We start with the implication from (1) to (2) and prove by contradiction. Assume (2) does not hold and there exists a set \(\Xi \) and coefficients \(c_{\xi }\in {\mathbb {C}}\) for which

$$\begin{aligned} \sum _{\xi \in \Xi }c_{\xi } \sum _{j\in A_k}f_{j,k}(\xi )\overline{f_{j,k}(\zeta )}=0,\, \forall k \in N,\zeta \in {\mathbb {M}}. \end{aligned}$$

Then we immediately deduce

$$\begin{aligned} \sum _{\xi ,\zeta \in \Xi }c_{\xi }\overline{c_{\zeta }}K(\xi ,\zeta )=0, \end{aligned}$$

which contradicts (1).

We prove that (2) implies (1) by contradiction and assume that K is continuous positive definite but not strictly positive definite. If K is not strictly positive definite there exists a nonempty set of distinct point \(\Xi \) and coefficients \(c_{\xi }\in {\mathbb {C}}\) not all zero with

$$\begin{aligned} \sum _{\xi ,\zeta \in \Xi }c_{\xi } \overline{c_{\zeta }} K\left( \xi , \zeta \right) =0. \end{aligned}$$

This is equivalent to

$$\begin{aligned} \sum _{k=0}^{\infty }\sum _{j\in A_k} d_{j,k} f_{j,k} \overline{f_{j,k}}=0, \end{aligned}$$
(5)

where \(f_{j,k}=\sum _{\xi \in \Xi } c_{\xi } f_{j,k}\left( \xi \right) \) and the sums are interchangeable because of the continuity of K.

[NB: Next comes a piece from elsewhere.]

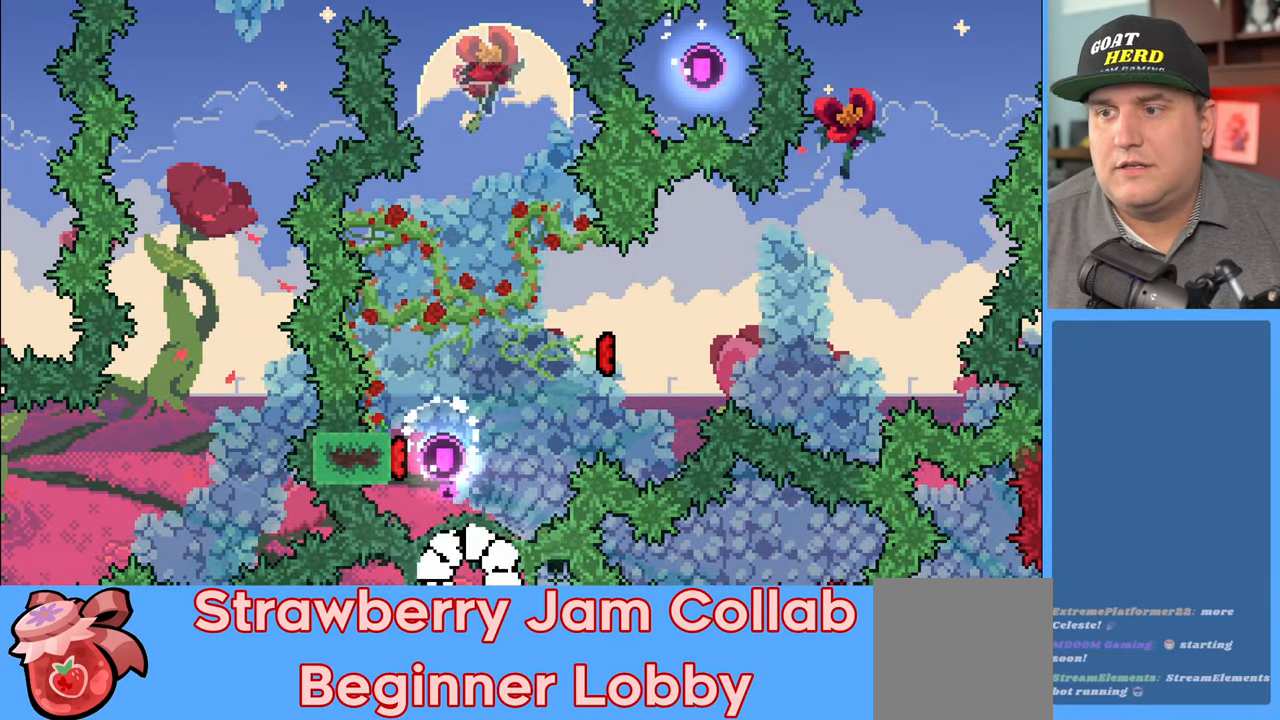
{"buttons": [], "left_stick": "center", "right_stick": "center", "events": []}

Since we know that all the summands are non negative since the \(d_{j,k}\) are non-negative, the overall sum can only be zero if all summands are. For the indices \((j,k)\in \mathcal {F}\) this implies \(f_{j,k}=0\). We have proven that (2) can not hold because at least one \(c_{\xi }\) was non zero.

Now we prove the equivalence of (2) and (3). We note that

$$\begin{aligned} \sum _{\xi \in \Xi }c_{\xi } \sum _{j\in A_k}f_{j,k}(\xi )\overline{f_{j,k}(\zeta )}=\sum _{j\in A_k} \left( \sum _{\xi \in \Xi }c_{\xi }f_{j,k}(\xi )\right) \overline{f_{j,k}(\zeta )}, \qquad \forall \zeta \in {\mathbb {M}}. \end{aligned}$$

Since the eigenfunctions are linearly independent the last is zero if and only if

$$\begin{aligned} \sum _{\xi \in \Xi }c_{\xi }f_{j,k}(\xi )=0 \end{aligned}$$

for all \(j\in A_k\), and all \(k\in N\). \(\square \)

The last theorem proves that strict positive definiteness is independent of the precise value of the \(d_{j,k}\) but is only depending on the set \(\mathcal {F}\). This justifies that we will distinguish between sets which induce strict positive definiteness and sets that do not.

The existing results for isotropic kernels on compact two point homogeneous manifolds allow us to derive the following conditions for sets that induce strict positive definiteness:

Corollary 2

Let \({\mathbb {M}}\ne \mathbb S^{d-1}\), with \(\alpha >\beta \) be a two-point homogeneous manifold and K a continuous kernel of the form (3)

  • For K to be strictly positive definite it is necessary that N includes infinitely many integers.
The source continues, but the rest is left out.